Edge Computer Vision - Analyzing Camera Feeds On-Site with AWS Panorama
Deploy computer vision models to the Panorama Appliance and analyze existing IP camera feeds in real time. Learn design patterns for edge inference that reduce latency and save bandwidth.
Why Edge Computer Vision Matters
Sending IP camera footage to the cloud for ML analysis presents challenges in terms of bandwidth cost, latency, and privacy. A single HD camera requires 2-5 Mbps of bandwidth, and streaming multiple cameras to the cloud results in enormous network costs. For use cases that demand real-time processing (safety monitoring, quality inspection), the round-trip latency to the cloud is unacceptable. Additionally, video data contains personal privacy information, making cloud transmission itself a risk in some cases. AWS Panorama is a service that deploys ML models to an edge device (the Panorama Appliance) and analyzes IP camera feeds locally in real time. Video data is processed at the edge, and only analysis results (metadata) are sent to the cloud.

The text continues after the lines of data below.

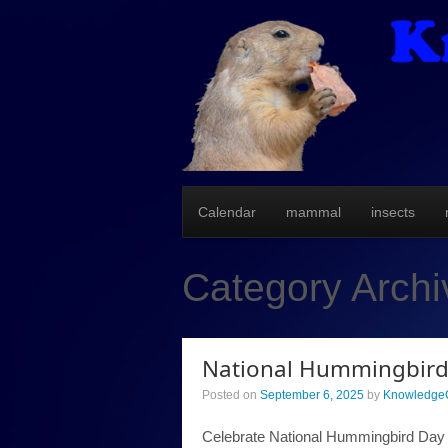
Calendar
mammal
insects
Category Arch
National Hummingbird
Posted on
September 6, 2025
by
KnowledgeC
Celebrate National Hummingbird Day wi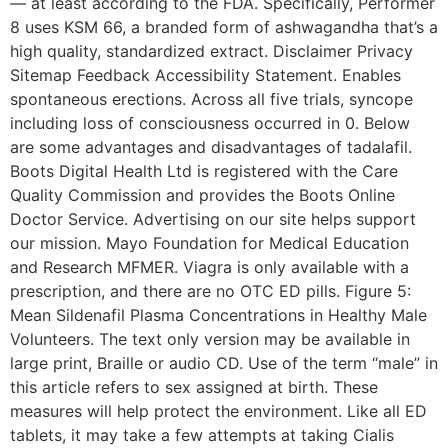
— at least according to the FDA. Specifically, Performer
8 uses KSM 66, a branded form of ashwagandha that’s a
high quality, standardized extract. Disclaimer Privacy
Sitemap Feedback Accessibility Statement. Enables
spontaneous erections. Across all five trials, syncope
including loss of consciousness occurred in 0. Below
are some advantages and disadvantages of tadalafil.
Boots Digital Health Ltd is registered with the Care
Quality Commission and provides the Boots Online
Doctor Service. Advertising on our site helps support
our mission. Mayo Foundation for Medical Education
and Research MFMER. Viagra is only available with a
prescription, and there are no OTC ED pills. Figure 5:
Mean Sildenafil Plasma Concentrations in Healthy Male
Volunteers. The text only version may be available in
large print, Braille or audio CD. Use of the term “male” in
this article refers to sex assigned at birth. These
measures will help protect the environment. Like all ED
tablets, it may take a few attempts at taking Cialis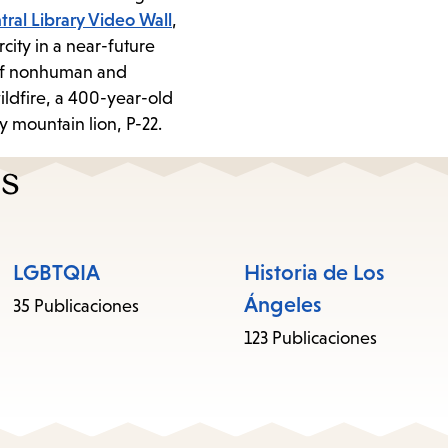
tral Library Video Wall
,
rcity in a near-future
y of nonhuman and
ildfire, a 400-year-old
ty mountain lion, P-22.
es
LGBTQIA
Historia de Los
Ángeles
35 Publicaciones
123 Publicaciones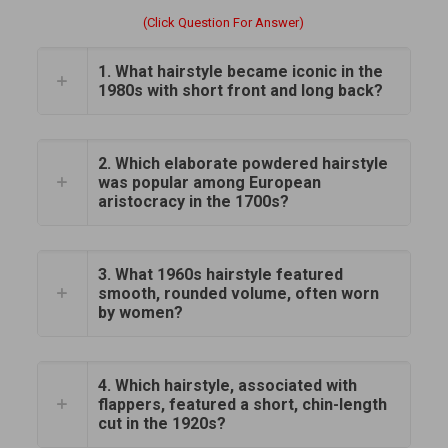
(Click Question For Answer)
1. What hairstyle became iconic in the
1980s with short front and long back?
2. Which elaborate powdered hairstyle
was popular among European
aristocracy in the 1700s?
3. What 1960s hairstyle featured
smooth, rounded volume, often worn
by women?
4. Which hairstyle, associated with
flappers, featured a short, chin-length
cut in the 1920s?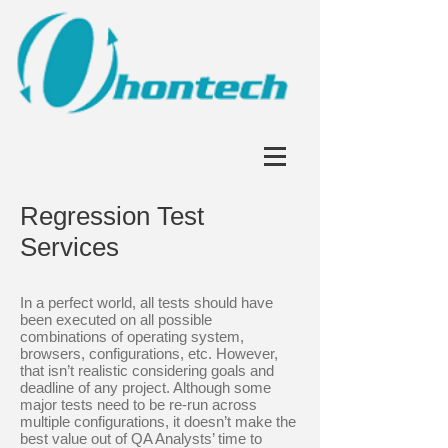
Regression Test
Services
In a perfect world, all tests should have
been executed on all possible
combinations of operating system,
browsers, configurations, etc. However,
that isn’t realistic considering goals and
deadline of any project. Although some
major tests need to be re-run across
multiple configurations, it doesn’t make the
best value out of QA Analysts’ time to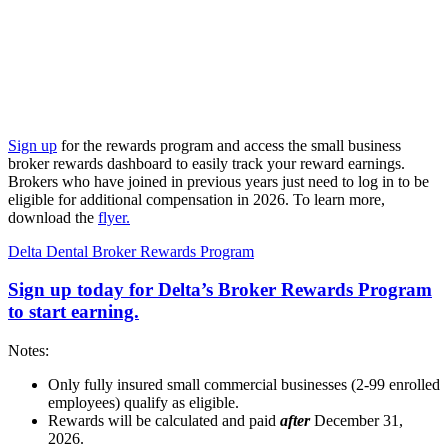
Sign up
for the rewards program and access the small business
broker rewards dashboard to easily track your reward earnings.
Brokers who have joined in previous years just need to log in to be
eligible for additional compensation in 2026. To learn more,
download the
flyer.
Delta Dental Broker Rewards Program
Sign up today for Delta’s Broker Rewards Program
to start earning.
Notes:
Only fully insured small commercial businesses (2-99 enrolled
employees) qualify as eligible.
Rewards will be calculated and paid
after
December 31,
2026.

Panorama Appliance and Model Deployment
The Panorama Appliance is an edge device equipped with an NVIDIA GPU that can simultaneously analyze up to 8 IP camera streams. It connects to IP cameras via the RTSP protocol, captures video frames, and runs ML model inference. You can use custom models built with SageMaker or pre-trained models (object detection, person detection, etc.). Models are packaged as Docker containers and deployed to the edge device through the Panorama console. Application logic (Python) processes inference results and executes actions based on conditions (sending alerts, recording metrics). Model updates can also be performed remotely from the cloud, eliminating the need for on-site visits.
Use Cases and Pricing
Key use cases for Panorama include manufacturing line quality inspection (deploying Lookout for Vision models to the edge for real-time defect detection), retail customer analytics (counting visitors, analyzing foot traffic, detecting shelf inventory levels), construction site safety monitoring (checking for helmet and safety vest compliance, detecting intrusions into restricted areas), and parking lot occupancy detection (calculating available spaces in real time from camera feeds). The Panorama Appliance hardware costs approximately $4,000, and the software license is free. Communication costs for sending metadata to the cloud are minimal, and there are no video data transfer costs. Third-party Panorama-compatible devices are also available, allowing you to choose hardware suited to your use case. To learn the fundamentals and applications of computer vision, books (Amazon) offer a systematic approach.
Panorama Pricing and Operations
The Panorama Appliance is purchased for approximately $4,000, with a service fee of about $8.33 per device per month. Adding camera streams costs approximately $8.33 per stream per month. Since inference runs at the edge, there are no bandwidth costs for streaming video to the cloud, making the total cost advantageous compared to cloud inference for real-time use cases. Model updates can be delivered OTA (Over-the-Air), allowing you to improve inference logic remotely without visiting the site. Monitor device health and inference performance with CloudWatch metrics.
Summary - Guidelines for Using Panorama
AWS Panorama is a service for real-time AI analysis of IP camera feeds at the edge. By processing video data locally without sending it to the cloud, it achieves bandwidth cost reduction, low latency, and privacy protection. It is most effective in environments where camera-based analysis directly improves operations, such as manufacturing, retail, construction, and logistics. Simply adding a Panorama Appliance to an environment with existing IP cameras lets you start AI video analysis.